Other entries on the credit side of the ledger:

  • Director Henry King films a Zulu attack on the wagon train that must rank among the Top 10 Western “attack on the settlers” scenes, if you stretch the definition of Westerns to include other countries.  There are Westerns in which the settlers are supposedly outnumbered 10:1, but the viewer remains unruffled.  This isn’t one of them.  The Zulu attackers look like they actually know what they’re doing, and the settlers are both seriously outarmed and outnumbered, and faced with unfamiliar enemy tactics.
  • Susan Hayward’s character might be selfish and scheming at times, but she’s got the guts that Scarlett O’Hara lacked.  At any rate, she doesn’t whine.
  • Solid performances from Rita Moreno as Egan’s longsuffering love interest, and Agnes Moorehead as Aggie O’Toole, Hayward’s maid/housekeeper/fellow pioneer (a sort of Irish variant on the Hattie McDaniel role in Gone with the Wind).

On the debit side:

  • As mentioned, the soap opera plot, combined with some of the negative stereotypes of a typical Western transplanted to South Africa. (You will shake your head at some point, guaranteed.)
  • Significant lack of screen time for Tyrone Power, combined with too much for Richard Egan.  Not that Egan is bad; he’s very, very good at being a louse.  But Power flat-out disappears for a stretch that’s just a little too long for a movie like this.
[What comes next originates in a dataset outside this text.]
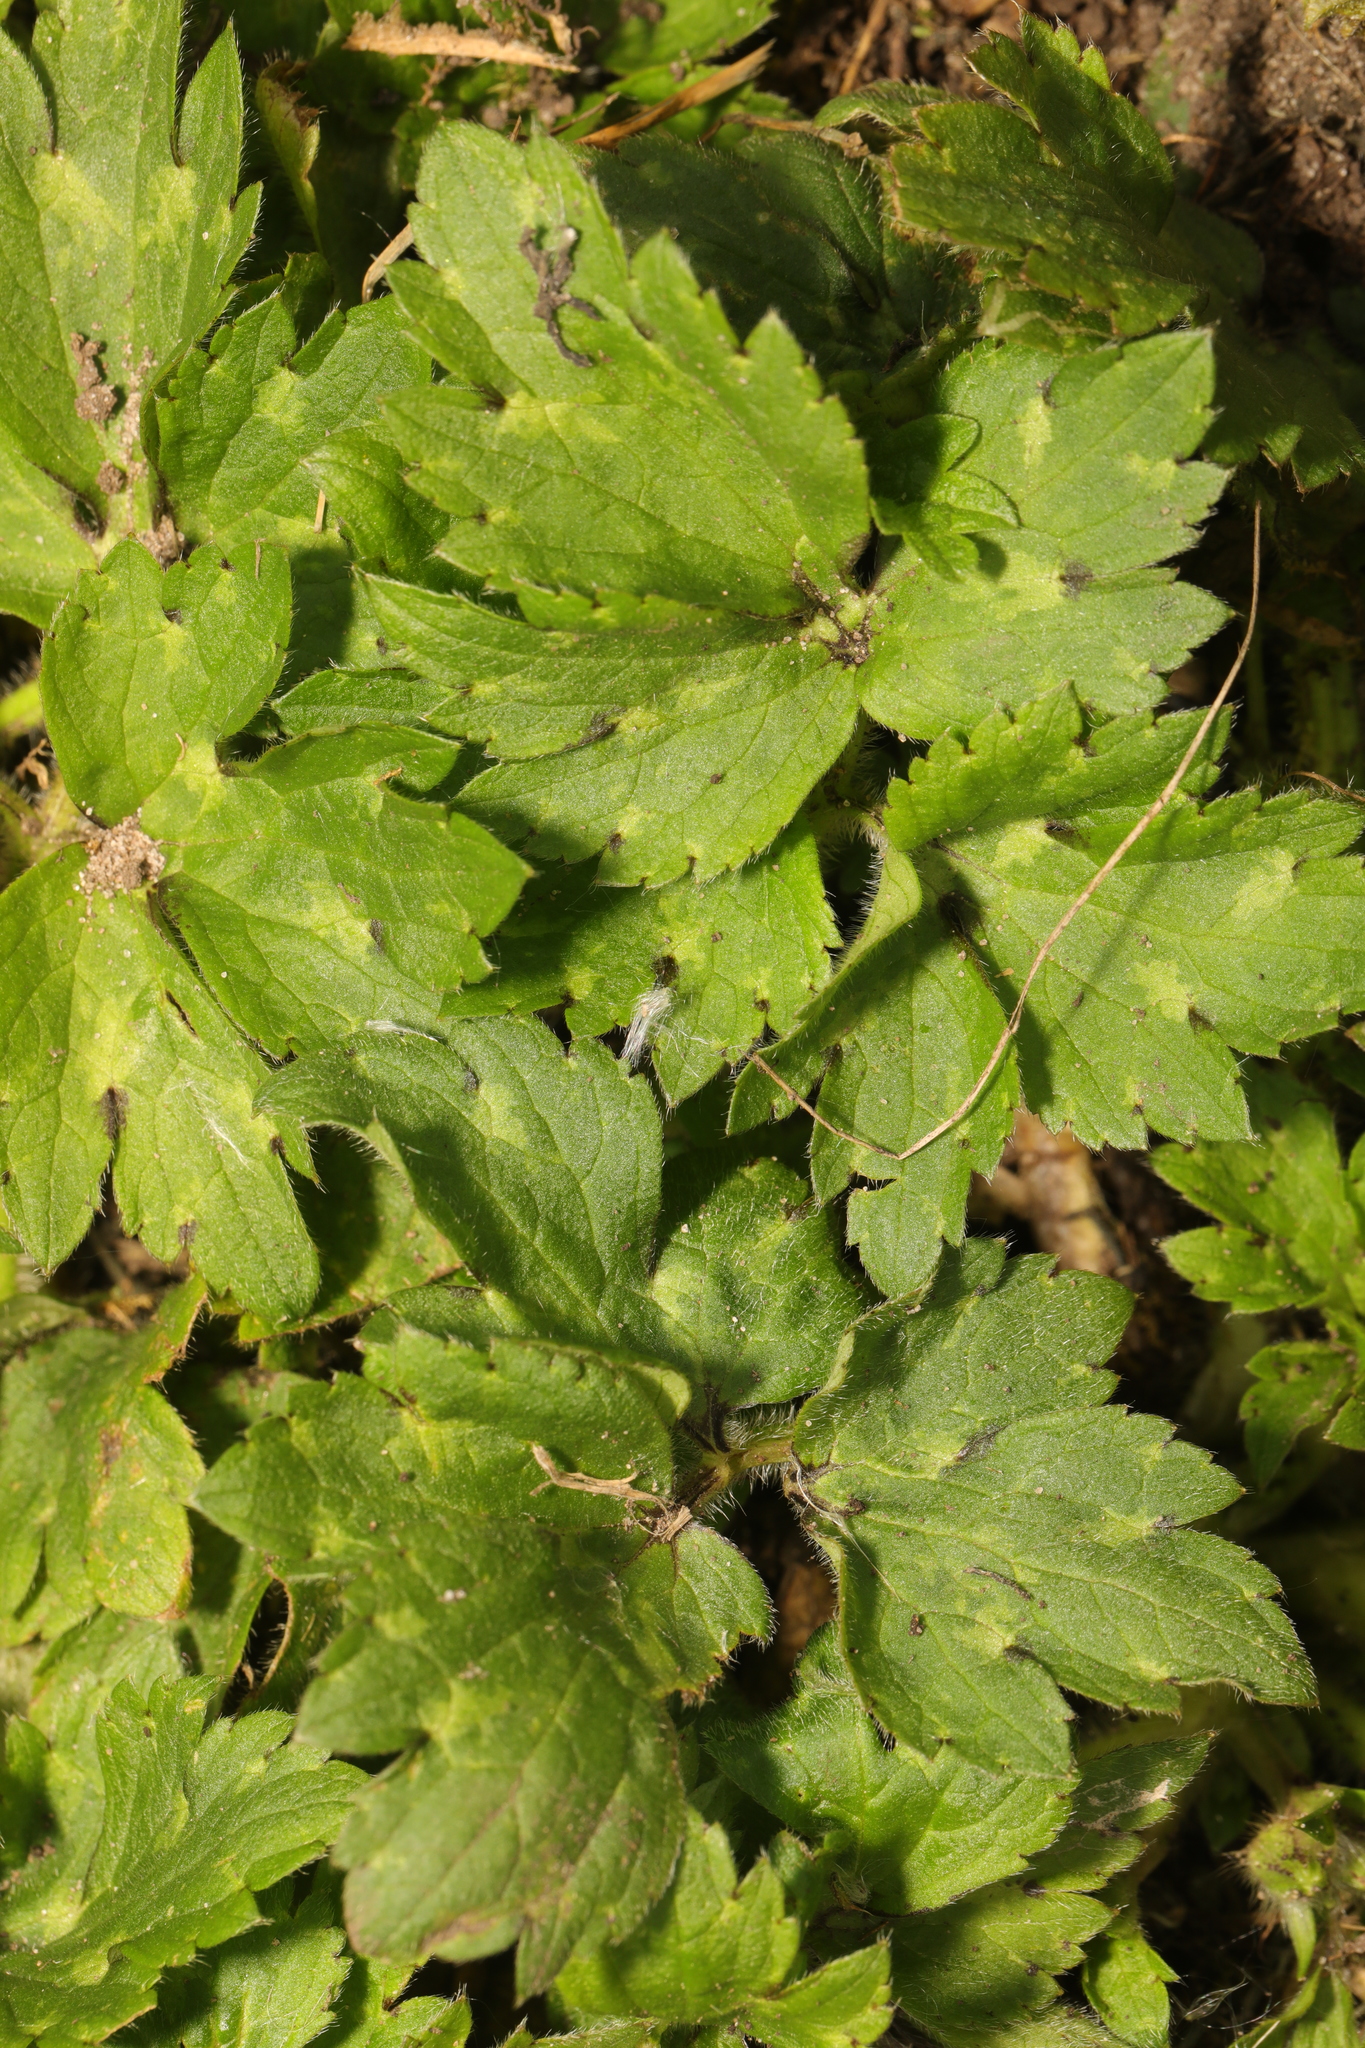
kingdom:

Random commentary that didn’t fit anywhere else: A moment of silence is in order for John Justin’s character.  Justin plays the man Hayward marries after Power leaves Ireland, who goes with her and their child to South Africa.  I felt sorry for him.  He seems like a decent guy, but he marries Hayward in the first fifteen minutes, and Tyrone Power is still out there.  You’re left making bets with yourself as to whether he’ll die right off the bat, or stick around to provide drama for a tragic love triangle.  Poor guy didn’t deserve his fate.

At 111 minutes, Untamed is half the running time of Gone with the Wind, just long enough to wrap things up before they threaten to overwhelm the viewer.
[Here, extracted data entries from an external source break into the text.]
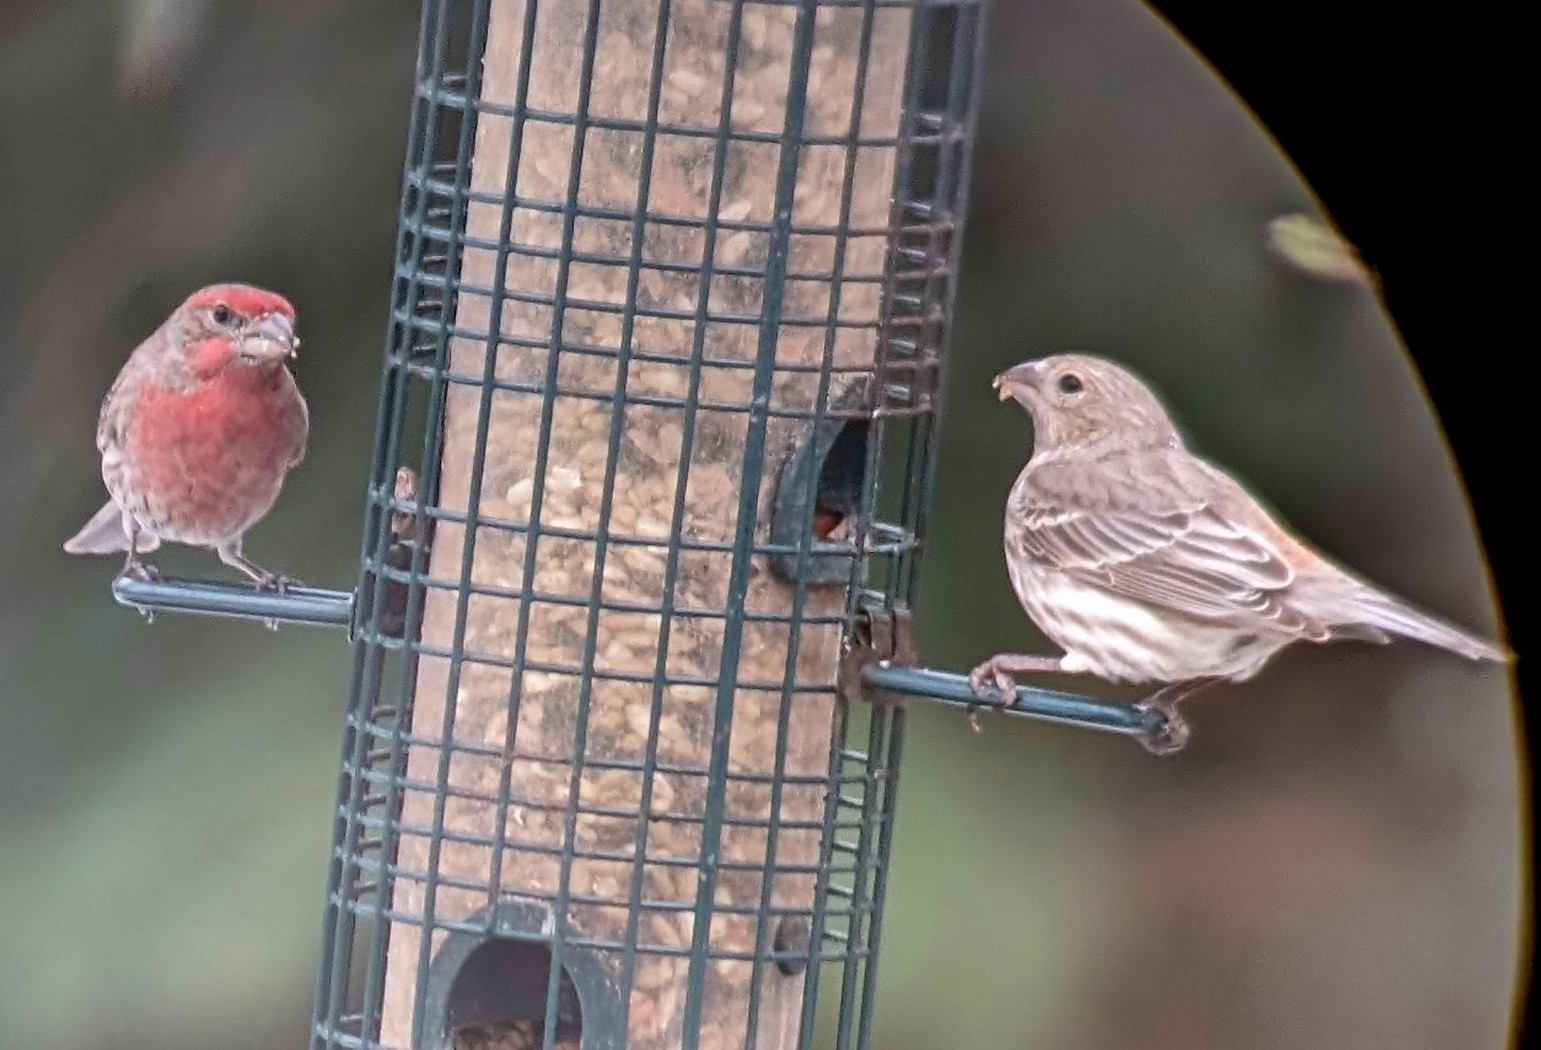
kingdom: Animalia
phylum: Chordata
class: Aves
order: Passeriformes
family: Fringillidae
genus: Haemorhous
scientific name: Haemorhous mexicanus
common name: House finch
“You’re Never Too Young” (1955)

This movie had me fooled.  Up to a certain point, it looked like a comedy starring Dean Martin and Diana Lynn, and Raymond Burr and Veda Ann Borg as jewel thieves.  And then it devolved into a showpiece for Jerry Lewis acting like an overgrown 12-year-old on helium with a sugar rush, shoehorned between musical numbers and nearly word-for-word scene repeats from The Major and the Minor.  Jerry Lewis, it must be said, is no Ginger Rogers.

The genders are swapped: Diana Lynn, who played the precocious teenager in The Major and the Minor, plays half of the Milland role, and the love interest, in this allegedly comedic revamp.  Dean Martin also has part of the Milland role, and as a bonus, Martin has a fiancée (Nina Foch), aka the Rita Johnson role in TMATM, who shows up for a few scenes because the plot demands it.  The school is a girls’ school, Jerry Lewis is an incompetent barber turned fake teenager because he’s escaping a jewel thief (Burr), who he (Lewis) thinks is a jealous husband (don’t even ask).  (Short version: Burr drops a stolen diamond into Lewis’ pocket, and has to get it back, involving a series of misadventures as he follows him via plane, train, and around the school.)  The jewelry thief subplot is a welcome distraction, and it’s probably the only reason anyone who watched The Major and the Minor kept watching ’til the bitter end.

A few genuinely funny scenes, and the presence of a skilled cast, can’t make up for the lack of plot focus and comedic spark.  On the plus side: less creep factor.  The age difference is played purely for laughs, not real drama, and the ending is different, as Lewis’ character doesn’t really fall for Lynn.  (He does, however, fall, jump, speed, and skim over and into multiple objects on a pair of waterskis during the final chase scene.)

Watch if you’re a fan of Dean Martin and Jerry Lewis, or stick to the musical numbers, or utilize the fast-forward button.  Or watch UntamedYou’re Never Too Young clocks in at 102 minutes, and Untamed has better scenery.